Abstract

An intracellular aryl-alcohol dehydrogenase (previously referred to as aryl-aldehyde reductase) was purified from the white-rot fungus Phanerochaete chrysosporium. The enzyme reduced veratraldehyde to veratryl alcohol using NADPH as a cofactor. Other aromatic benzaldehydes were also reduced, but not aromatic ketones. Methoxy-substituted rings were better substrates than hydroxylated ones. The enzyme was also able to reduce a dimeric aldehyde (4-benzyloxy-3-methoxybenzaldehyde).
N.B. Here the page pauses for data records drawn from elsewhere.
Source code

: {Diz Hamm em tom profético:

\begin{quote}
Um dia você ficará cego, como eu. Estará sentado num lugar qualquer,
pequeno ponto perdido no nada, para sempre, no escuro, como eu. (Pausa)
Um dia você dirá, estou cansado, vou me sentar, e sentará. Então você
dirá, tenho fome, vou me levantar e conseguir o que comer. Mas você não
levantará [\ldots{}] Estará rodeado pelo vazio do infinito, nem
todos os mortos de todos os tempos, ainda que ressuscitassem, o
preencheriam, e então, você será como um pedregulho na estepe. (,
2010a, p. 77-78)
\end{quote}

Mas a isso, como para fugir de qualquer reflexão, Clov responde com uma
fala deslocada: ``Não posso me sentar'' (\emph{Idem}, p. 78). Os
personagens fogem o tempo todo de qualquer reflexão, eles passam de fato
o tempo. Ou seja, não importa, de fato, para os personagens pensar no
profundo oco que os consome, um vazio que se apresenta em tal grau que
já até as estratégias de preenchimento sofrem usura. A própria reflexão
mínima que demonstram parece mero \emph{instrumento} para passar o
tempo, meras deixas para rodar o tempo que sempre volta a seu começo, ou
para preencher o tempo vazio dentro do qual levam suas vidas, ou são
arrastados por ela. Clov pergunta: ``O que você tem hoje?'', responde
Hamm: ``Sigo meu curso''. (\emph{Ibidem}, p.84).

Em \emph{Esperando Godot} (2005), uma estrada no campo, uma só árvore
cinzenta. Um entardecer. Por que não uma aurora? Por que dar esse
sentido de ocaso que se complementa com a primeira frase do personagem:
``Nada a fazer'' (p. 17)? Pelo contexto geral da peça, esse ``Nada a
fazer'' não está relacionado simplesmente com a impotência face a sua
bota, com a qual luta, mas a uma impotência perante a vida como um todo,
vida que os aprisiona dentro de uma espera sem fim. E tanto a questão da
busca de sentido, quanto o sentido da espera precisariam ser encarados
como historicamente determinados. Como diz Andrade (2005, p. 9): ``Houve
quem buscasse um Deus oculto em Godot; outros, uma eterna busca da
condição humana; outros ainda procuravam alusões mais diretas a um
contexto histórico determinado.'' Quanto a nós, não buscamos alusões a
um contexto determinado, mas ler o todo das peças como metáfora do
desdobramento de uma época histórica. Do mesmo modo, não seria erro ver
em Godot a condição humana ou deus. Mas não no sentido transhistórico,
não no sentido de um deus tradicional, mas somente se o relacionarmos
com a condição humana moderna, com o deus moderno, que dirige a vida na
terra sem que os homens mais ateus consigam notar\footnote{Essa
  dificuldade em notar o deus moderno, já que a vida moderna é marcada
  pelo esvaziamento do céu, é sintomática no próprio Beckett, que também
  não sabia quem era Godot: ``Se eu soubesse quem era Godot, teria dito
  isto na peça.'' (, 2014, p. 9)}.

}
The highest reduction rate was measured when 3,5-dimethoxybenzaldehyde was used as a substrate. On SDS/PAGE the purified enzyme showed one major band with a molecular mass of 47 kDa, whereas gel filtration suggested a molecular mass of 280 kDa. Polyclonal antibodies raised against the gel purified 47-kDa protein were able to immunoprecipitate the aryl-alcohol dehydrogenase indicating that its activity possibly resides entirely in this protein fragment. The pI of the enzyme was 5.2 and it was most active at pH 6.1. The aryl-alcohol dehydrogenase was partially inhibited by typical oxidoreductase inhibitors.